Perfect. Okay. That does it for me. Congratulations on the improved quarter.

Charle Gamba

Thanks, Josef.

Operator

[Operator Instructions] While we wait, I’d like to turn the call back over to Carolina Orozco for some web questions.

Carolina Orozco

We have one question from Ricardo Sandoval from Bancolombia. Can you explain how did you accomplish a reduction of 27% in operating costs? Can we expect the margins like for 2023 for the whole year?

Jason Bednar

Yes, I think I partially answered that. I mean, our operating expenses as a quantum, are relatively low. This quarter, it was $5 million which equaled the $0.25. So even an additional $1 million of maintenance activities which would have being in the original budget would bring that $0.25 up to the $0.30. So as I think I already stated earlier, we do expect to catch up on those maintenance activities, whether they occur in Q2 or Q3 with those quarters having higher than the annual budget of $0.32. But overall, as a whole, our look through till the end of the year, we still believe the year will average approximately $0.32 of OpEx.

Carolina Orozco

Thanks, Jason. We have another question from Sergey Bolshakov. Which one is your expectation of net sales according to the dry climate is coming in Colombia? Do you keep expecting to make investments outside Colombia according to the new political risk? And how are they going, especially in Bolivia or other locations?

Charle Gamba

Okay. I think I covered our expectations with respect to El Nino and the increase we expect in volumes and interruptible pricing question with Josef. With respect to our activities outside of Colombia, we continue to negotiate several exploration and production contracts in Bolivia. We expect that process to conclude shortly, at which time we’ll be making a decision with respect to proceeding in that in Bolivia. And that, of course, would be gas as well.

Jason Bednar

Yes, Carolina, I’ll just note here also the numbers that I gave out with respect to net debt at the end of the year and net leverage ratios at the end of the year were based on — there is 0 upside put into those numbers with respect to El Nino. Those are simply just based on our actual quarter-to-date and the remainder of the year averaging that 206 million [ph] number.

Operator

Our next question is from Nikos Monoyios with Ingalls & Snyder.

Nikos Monoyios

I have some more exploration related questions. The Dividivi-1 well, what was the drilling cost? And what are the potential development cost for the options you are considering the pipeline connection or CNG plant? And also, could you give us an update on the status of the Chimela-1 well that you drilled back in January and Natilla well — Natilla-1 well?

Charle Gamba

With respect to Dividivi, that was a very shallow well, 5,600 feet vertical depth. I believe the final drilling collision cost came in at about $3 million because it’s quite shallow for us. With that particular discovery, we’re looking at a plan. In that area, we are unable to shoot seismic, 3D seismic. It’s a fairly wet area. So the first thing we’re going to do later this month is commence a very long-term production test of the zone, the Cicuco limestone we encountered to see what the potential reserves might be associated with that long-term production test can give us some idea. Upon the completion of that long-term production test, we will formulate a commercialization plan which has 2 options: either tie it into the TGI pipeline, 35 kilometers to the east, if it’s sufficiently large or to install a liquefication plant at Dividivi and sell liquefied natural gas to some of the surrounding population centers. One of the largest ones would be the city of Cucuta in the Venezuelan border which has a consumption of about 8 million to 9 million cubic feet per day of natural gas which is not connected to any pipeline system. So that consumers in Cucuta are using compressed natural gas at fairly high cost. So we should have a commercialization plan worked out for Dividivi after that long-term production test.

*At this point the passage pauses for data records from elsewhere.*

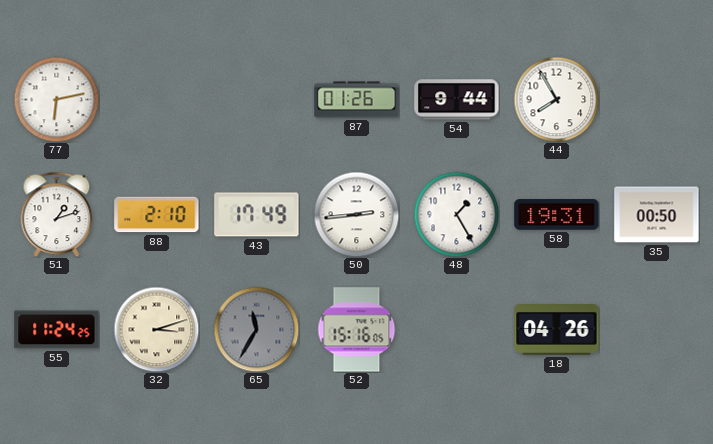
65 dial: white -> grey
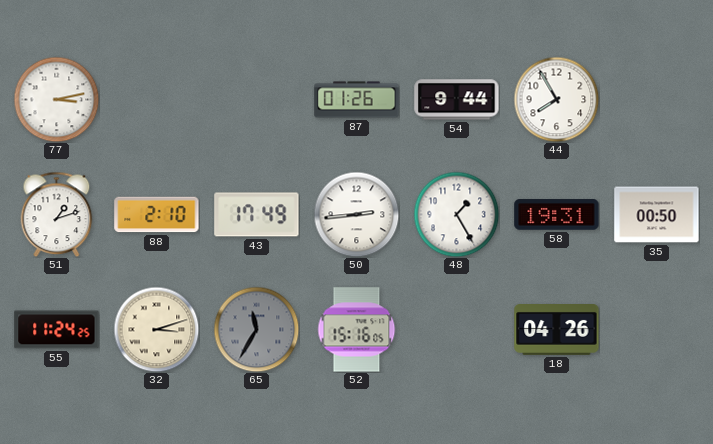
77: 6:13 -> 3:13
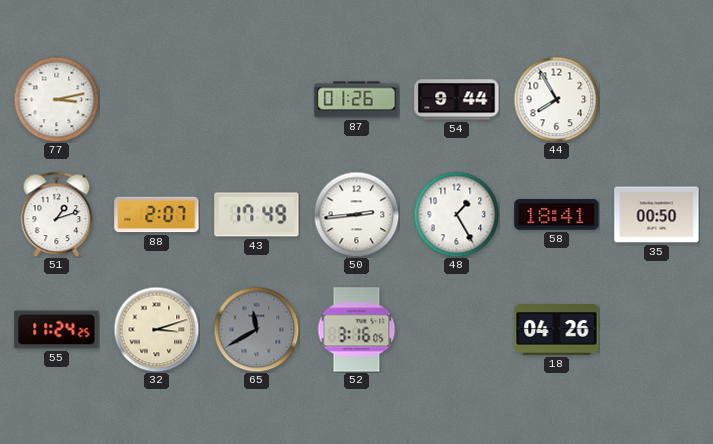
88: 2:10 -> 2:07
58: 19:31 -> 18:41
65: 11:35 -> 11:40
52: 15:16 -> 3:16
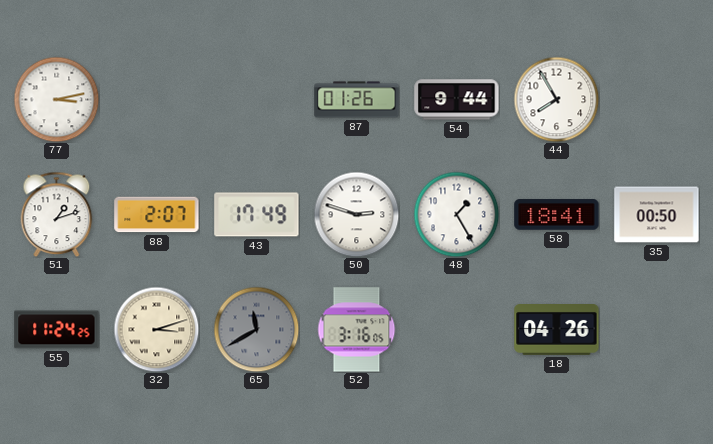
50: 2:44 -> 2:48
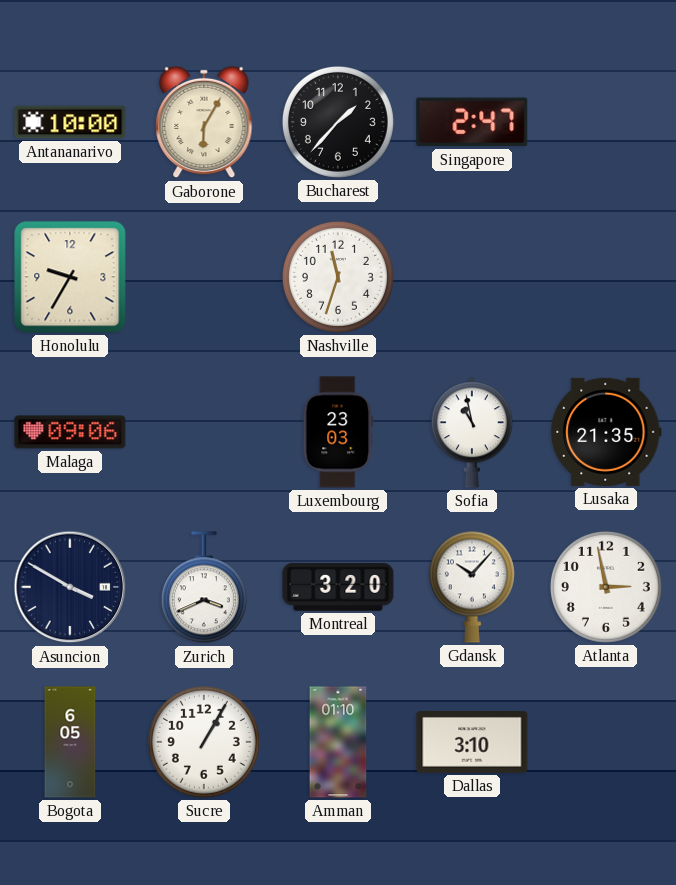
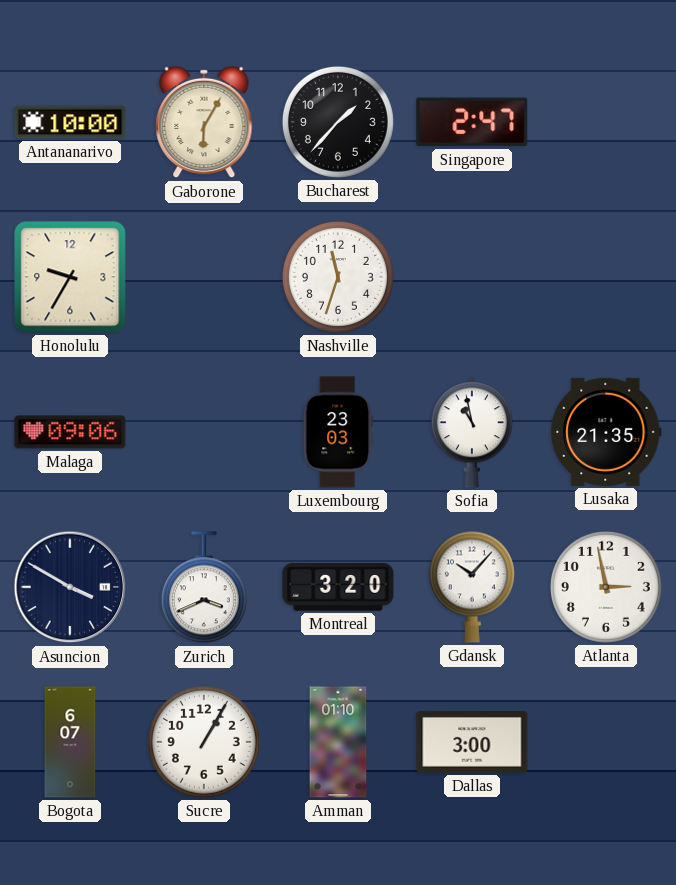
Bogota: 6:05 -> 6:07
Dallas: 3:10 -> 3:00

With respect to Chimela, we plan to initiate production testing here at the end of this month. We’re testing several of the oil zones we encountered there. And if the test results are good, we will immediately commence temporary production of those wells and truck the oil to local transportation points. And with respect to Natilla, we do not have an update to provide at this point in time.

Nikos Monoyios

I see. One more follow-up on the Dividivi. What would be the minimum reserve size to justify a pipeline connection? Would we be looking at something at least a minimum of 50 Bcf to justify a pipeline connection?

Charle Gamba

Given the distance and the cost of the pipeline connection, probably 25 Bcf would be sufficient to construct a 6-inch flow line, 6-inch flowline which would be capable of transporting about 20 million to 25 million cubic feet per day. So that’s the transportation option via pipeline. The LNG option based on the production test that we currently have completed, the LNG option is commercial at this point in time.

Operator

The next question is from Chen Lin with Lin Asset Management.

Chen Lin

Charle, congratulations for the good quarter. I did — I probably missed a little bit. I think a lot of people were asking about El Nino I know we discussed that last time we were in Bogota. So the question is what — right now, you’re producing about 185 million cubic feet a day. So what’s the — like the actual maximum capacity you can provide in terms of El Nino? And I understand that right now, the 160 million is the contract price, the rest will be at the spot price. Is that correct?

Charle Gamba

That’s correct, Chen. So anything above 160 million is essentially offered a spot price. And the current productive capacity at the moment is about 240 million cubic feet per day. Lulo and Lulo-2 should boost that significantly.

Chen Lin

With Lulo already in term of this El Nino season, this [indiscernible] of the natural gas demand?

Charle Gamba

Lulo is already connected into the Jobo production facility. We’re flowing the well as we speak into the Jobo production facility.

Operator

At this point, I’d like to turn the call back over to Carolina Orozco.

Carolina Orozco

We have a question from [indiscernible]. Can you provide some update on the next option for new thermal capacity, if you can share the strategy and update on time line?

Charle Gamba

Yes. The UPME has initiated a new bid round for energy, both thermal and renewable. We are currently evaluating a couple of projects. With respect to that, those will both be thermal projects very similar to the Tesorito project. We’re currently partnered with Celsia and Proelectrica. With respect to the timing, that bid round bids will be due in mid-August currently. So we are working with a number of different parties to look at participating in that bid round with the objective of participating in at least 1 or 2 new power projects. And these projects would come online in 2026 or 2027.

Carolina Orozco

We have one more question from Till Moes from Schroders. In the light of your strong exploratory activity, if you were to keep the current pace, how many years of exploratory activity for your current portfolio of exploratory licenses left?

Charle Gamba

On our current 11 E&P licenses that we currently have under contract with the regulator, we’ve identified about 175 remaining exploration prospects that we could drill under the current contractual terms. So that’s probably at least 10 years of portfolio on the exploration side.

Carolina Orozco

With this, we don’t have any questions — any more questions. Thank you all for participating in Canacol’s first quarter conference call. We hope you all have a great day.

Operator

The conference has now concluded. Thank you for attending today’s presentation. You may now disconnect.